- Brano da leggere -
▽

Misure di sicurezza imponenti e un ampio schieramento di ministri stranieri hanno segnato ieri l’estremo saluto a Zahir Shah Durrani, l’ultimo monarca afgano, spentosi a 92 anni nel paese da cui, esiliato nel 1973, era tornato meno di cinque anni fa. Un evento circondato come ormai quotidianamente dalle notizie sempre molto confuse attorno alle battaglie militari contro i talebani, al bollettino che informa sulle varie vicende degli ostaggi, a un’uscita politica del governo italiano che, dopo mesi di silenzio, ha nuovamente rispolverato l’idea di una conferenza di pace.

△

- Istruzioni -
a - Stabilisca se le seguenti affermazioni concordano con il brano riportato sopra, rispondendo sì o no e citando le parole decisive: (i) Zahir Shah Durrani è morto all’età di 92 anni; (ii) il monarca fu esiliato nel 1983; (iii) il governo italiano ha proposto per la prima volta l’idea di una conferenza di pace.
b - In base al brano riportato sopra, risponda alle seguenti domande:
(i) Chi era Zahir Shah Durrani?
(ii) Quanto tempo fa era tornato nel paese da cui era stato esiliato?
(iii) Contro chi erano combattute le battaglie militari menzionate?
c - Elenchi tutte le notizie che, secondo il brano riportato sopra, circondavano l’estremo saluto al monarca.

- Contenuto dei dati -
▽

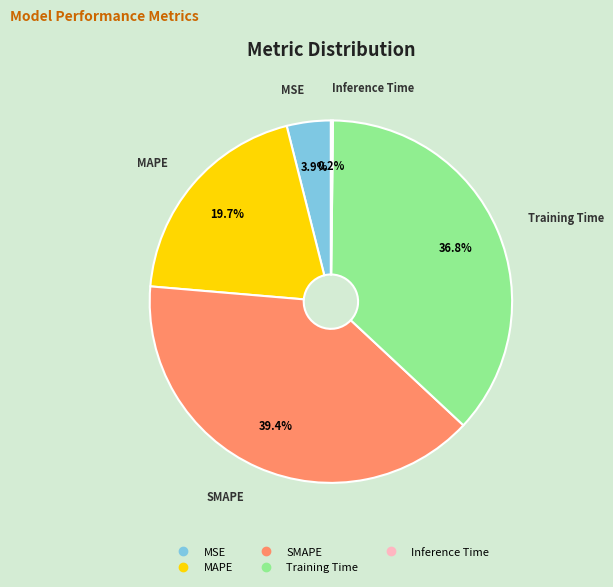

What is the largest slice in the pie chart?

SMAPE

△

- Risposte per consegna -
a -
(i) Sì: «spentosi a 92 anni».
(ii) No: «esiliato nel 1973».
(iii) No: «dopo mesi di silenzio, ha nuovamente rispolverato l’idea di una conferenza di pace».

b -
(i) L’ultimo monarca afgano.
(ii) Meno di cinque anni fa.
(iii) Contro i talebani.

c -
- Le notizie sulle battaglie militari contro i talebani
- Il bollettino sulle varie vicende degli ostaggi
- L’uscita politica del governo italiano sull’idea di una conferenza di pace